As shown in FIG. 7, the upper rack is fixed on the upper wall in the movable rail A, the lower rack 2 makes back and forth movement between the middle rail B and the fixed rail C, the gear mechanism 3 is placed between upper and lower racks, and the A gear 3.1 is engaged with the lower rack 2, B gear 3.2 is engaged with the upper rack 1. Through acting on the movable rail A, the gear mechanism 3 receives the action of rotational force and reach different effects according to the values of rotational force.

The preferred embodiments of the present invention are described above.
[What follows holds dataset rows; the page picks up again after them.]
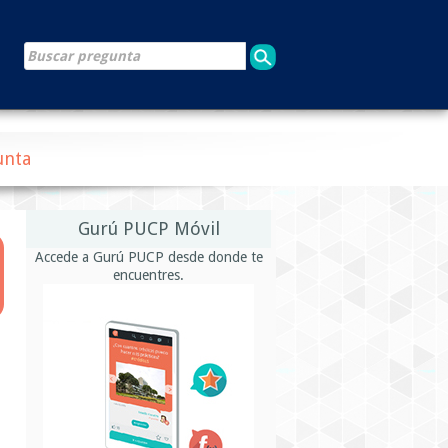
unta
Gurú PUCP Móvil
Accede a Gurú PUCP desde donde te
encuentres.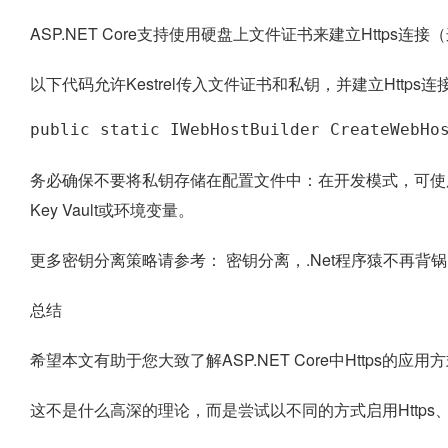
ASP.NET Core支持使用硬盘上文件证书来建立Https连接
以下代码允许Kestrel传入文件证书和私钥，并建立Https连
public static IWebHostBuilder CreateWebHo
务必确保不要将私钥存储在配置文件中：在开发模式，可使用user
Key Vault或环境变量。
更多密钥分离策略请参考： 密钥分离，.Net程序猿不再背锅
总结
希望本文有助于您大致了解ASP.NET Core中Https的应用
这不是什么高深的理论，而是尝试以不同的方式启用Http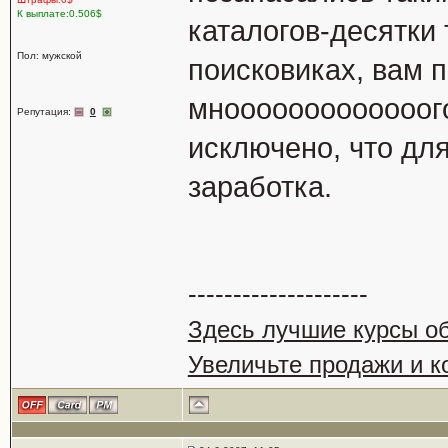
К выплате:0.506$
каталогов-десятки 
Пол: мужской
поисковиках, вам 
мнооооооооооооого
Репутация:
0
исключено, что дл
заработка.
--------------------
Здесь лучшие курсы о
Увеличьте продажи и к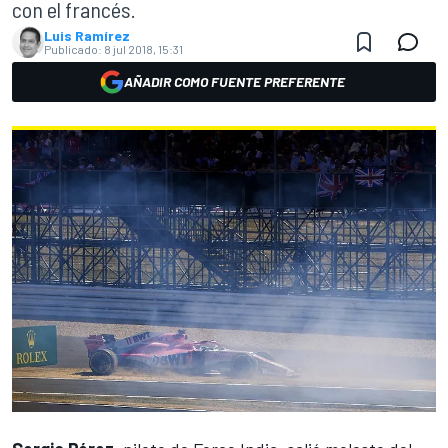
con el francés.
Luis Ramírez
Publicado:
8 jul 2018, 15:31
AÑADIR COMO FUENTE PREFERENTE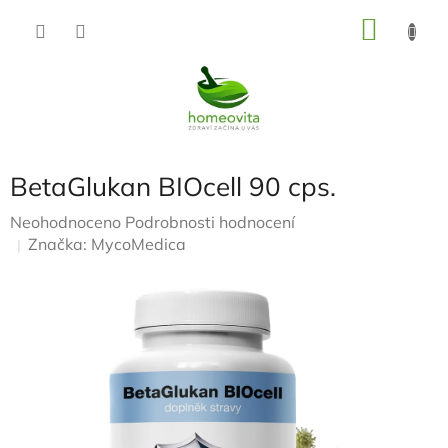
Přejít
NÁKU
na
KOŠÍK
obsah
BetaGlukan BIOcell 90 cps.
Průměrné
Neohodnoceno
Podrobnosti hodnocení
hodnocení
Značka:
MycoMedica
produktu
je
0,0
z
5
hvězdiček.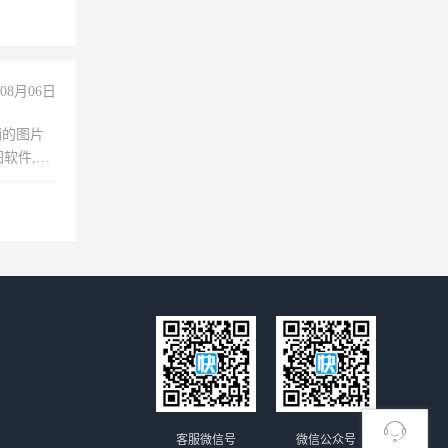
08月06日
铺的图片
软件,工
客服微信号
微信公众号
All the simple modifications or transformations made by those skilled in the art to these embodiments fall within the claims of the present invention.

Claims

1. A gear mechanism (3) used for slide rail, comprising a movable rail (A), a middle rail (B) and a fixed rail (C) which are mutually nested, an upper gear rack (1) is provided between the movable rail (A) and the middle rail (B); a lower gear rack (2) is provided between the middle rail (B) and the fixed rail (C); characterized in that, a gear mechanism (3) is engaged between the upper rack (1) and the lower rack (2); at least two gears respectively engaged with the upper gear rack (1) and the lower gear rack (2) are provided on the gear mechanism; two gears are closely coordinated and assembled through polygonal column and polygonal hole; when the acting force is greater than a certain value, two gears make relative slipping rotation; when the acting force is less than a certain value; two gears make synchronous rotation.

2. The gear mechanism (3) used for slide rail of claim 1, characterized in that, the gear mechanism (3) comprise an A gear (3.1) with polygonal column and a B gear (3.2) with polygonal hole, and comprises a fixing base (3.3) used to fix two gears.
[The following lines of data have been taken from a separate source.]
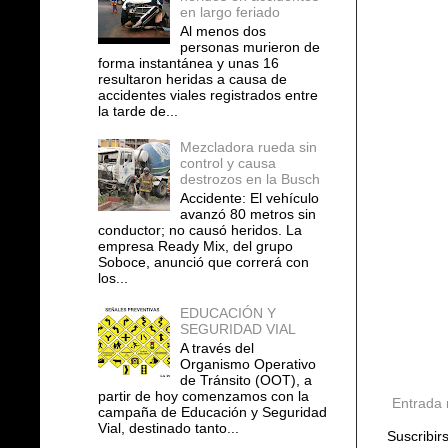
en largo feriado
Al menos dos
personas murieron de
forma instantánea y unas 16
resultaron heridas a causa de
accidentes viales registrados entre
la tarde de...
Mezcladora rueda sin
control y causa
destrozos en la Busch
Accidente: El vehículo
avanzó 80 metros sin
conductor; no causó heridos. La
empresa Ready Mix, del grupo
Soboce, anunció que correrá con
los...
EDUCACIÓN Y
SEGURIDAD VIAL
A través del
Organismo Operativo
de Tránsito (OOT), a
partir de hoy comenzamos con la
Entrada 
campaña de Educación y Seguridad
Vial, destinado tanto...
Suscribir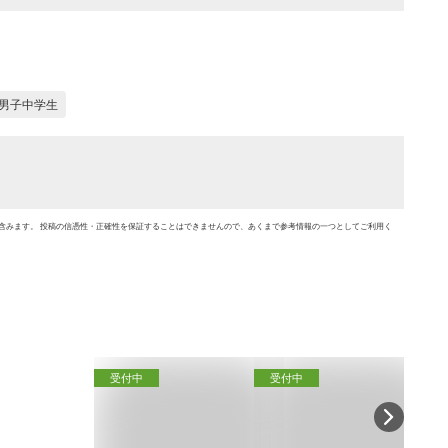
男子中学生
含みます。 投稿の信憑性・正確性を保証することはできませんので、あくまで参考情報の一つとしてご利用く
受付中
受付中
受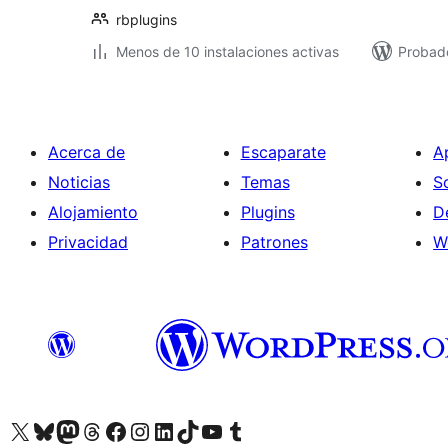
rbplugins
Menos de 10 instalaciones activas
Probad
Acerca de
Escaparate
A
Noticias
Temas
S
Alojamiento
Plugins
D
Privacidad
Patrones
W
Visita nuestra cuenta de X (anteriormente Twitter)
Visita nuestra cuenta de Bluesky
Visita nuestra cuenta de Mastodon
Visita nuestra cuenta de Threads
Visita nuestra página de Facebook
Visita nuestra cuenta de Instagram
Visita nuestra cuenta de LinkedIn
Visita nuestra cuenta de TikTok
Visita nuestro canal de YouTube
Visita nuestra cuenta de Tumblr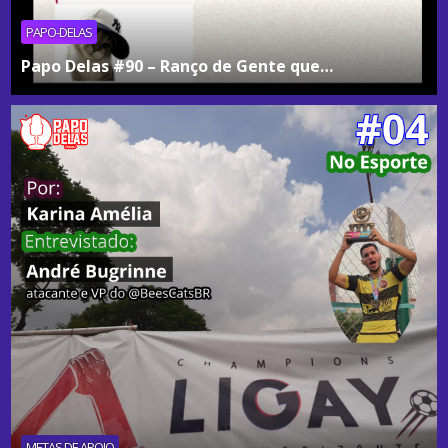
PAPO-DELAS
Papo Delas #90 – Ranço de Gente que…
METAS DE APOIO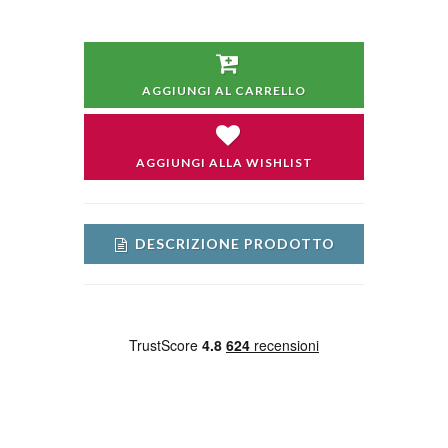
AGGIUNGI AL CARRELLO
AGGIUNGI ALLA WISHLIST
DESCRIZIONE PRODOTTO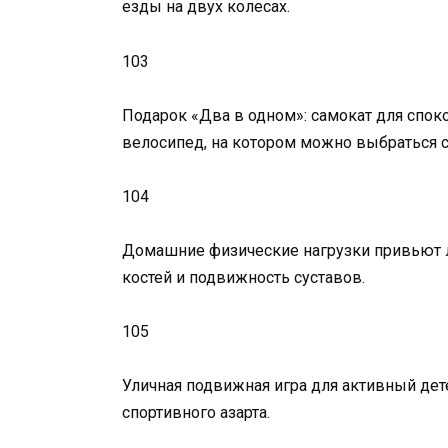
езды на двух колесах.
103
Подарок «Два в одном»: самокат для спок
велосипед, на котором можно выбраться с
104
Домашние физические нагрузки привьют л
костей и подвижность суставов.
105
Уличная подвижная игра для активный дет
спортивного азарта.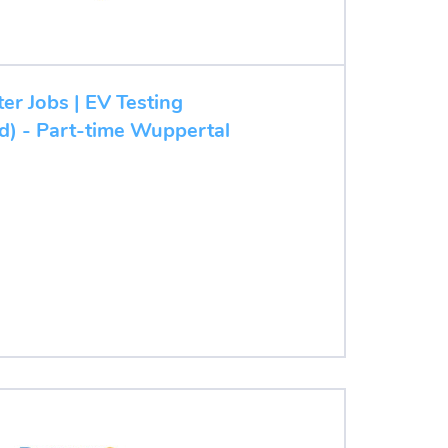
ter Jobs | EV Testing
/d) - Part-time Wuppertal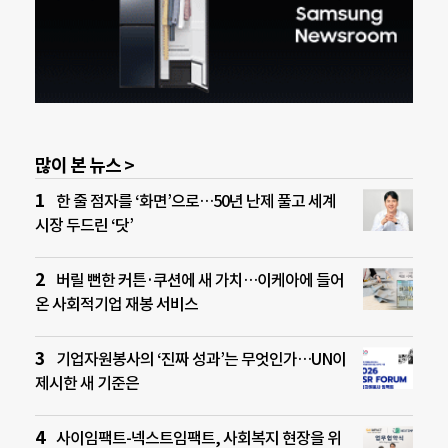
많이 본 뉴스 >
한 줄 점자를 ‘화면’으로…50년 난제 풀고 세계
시장 두드린 ‘닷’
버릴 뻔한 커튼·쿠션에 새 가치…이케아에 들어
온 사회적기업 재봉 서비스
기업자원봉사의 ‘진짜 성과’는 무엇인가…UN이
제시한 새 기준은
사이임팩트-넥스트임팩트, 사회복지 현장을 위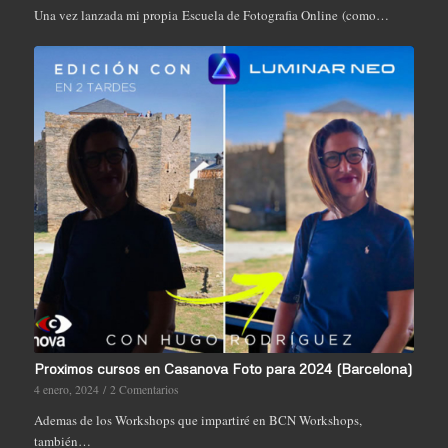
Una vez lanzada mi propia Escuela de Fotografia Online (como…
Proximos cursos en Casanova Foto para 2024 (Barcelona)
4 enero, 2024
/
2 Comentarios
Ademas de los Workshops que impartiré en BCN Workshops,
también…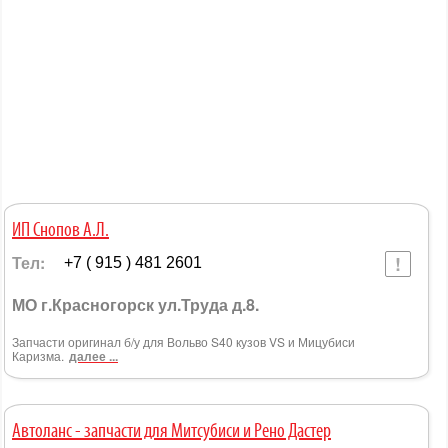
ИП Снопов А.Л.
Тел:
+7 ( 915 ) 481 2601
МО г.Красногорск ул.Труда д.8.
Запчасти оригинал б/у для Вольво S40 кузов VS и Мицубиси
Каризма.
далее ...
Автоланс - запчасти для Митсубиси и Рено Дастер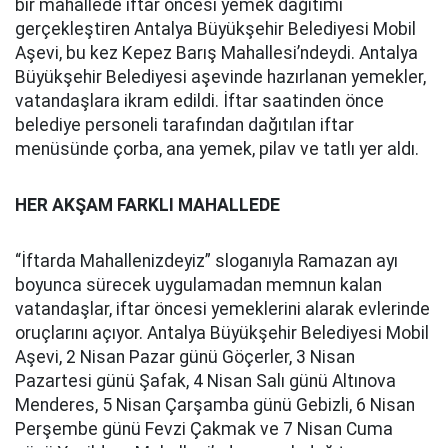
bir mahallede iftar öncesi yemek dağıtımı
gerçekleştiren Antalya Büyükşehir Belediyesi Mobil
Aşevi, bu kez Kepez Barış Mahallesi’ndeydi. Antalya
Büyükşehir Belediyesi aşevinde hazırlanan yemekler,
vatandaşlara ikram edildi. İftar saatinden önce
belediye personeli tarafından dağıtılan iftar
menüsünde çorba, ana yemek, pilav ve tatlı yer aldı.
HER AKŞAM FARKLI MAHALLEDE
“İftarda Mahallenizdeyiz” sloganıyla Ramazan ayı
boyunca sürecek u
ygulamadan memnun kalan
vatandaşlar, iftar öncesi yemeklerini alarak evlerinde
oruçlarını açıyor.
Antalya Büyükşehir Belediyesi Mobil
Aşevi, 2 Nisan Pazar günü Göçerler, 3 Nisan
Pazartesi günü Şafak, 4 Nisan Salı günü Altınova
Menderes, 5 Nisan Çarşamba günü Gebizli, 6 Nisan
Perşembe günü Fevzi Çakmak ve 7 Nisan Cuma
3. The gear mechanism (3) used for slide rail of claim 2, characterized in that, the polygonal column on the A gear (3.1) is inserted into the polygonal hole of B gear (3.2) to realize close coordination and assembly; In addition, the polygonal column and the polygonal hole are coaxially provided, wherein the polygonal column and the polygonal hole are correspondingly provided.

4. The gear mechanism (3) used for slide rail of claim 3, characterized in that, when the rotational force applied is greater than a certain value, the polygonal hole of the B gear (3.2) naturally expands, so that the A gear (3.1) and the B gear (3.2) perform sliding rotation.

5. The gear mechanism (3) used for slid rail of claim 2, characterized in that, the fixing base (3.3) is center vented, salient points (3.31) and rotational holes (3.32) are respectively coaxially provided on left and right sides of inner wall, wherein the rotational holes (3.32) are communicated upwards with a guiding slot; after assembly, A gear (3.1) and B gear (3.2) are installed in the fixing seat (3.30) and are positioned and rotated through the salient points (3.31) and the rotational holes (3.32).

6. The gear mechanism (3) used for slid rail of claim 5, characterized in that, the A gear (3.1) and B gear (3.2) extend upwards/downwards out of the fixing base (3.3).

7. The gear mechanism (3.3) used for slide rail as disclosed in any of claims 1-6, characterized in that, the gear mechanism (3) is inserted into the gear hole (a) provided on the middle rail (B); hook parts (3.33) provided at the front and rear ends of the fixing base (3.3) are used to clasp the inner wall of the middle rail (B).

8. The gear mechanism (3) used for slide rail of claim 1, characterized in that, the upper gear rack (1) is fixed on the movable rail (A), and the lower gear rack (2) is designed to make back and forth movement between the middle rail (B) and the fixed rail (C).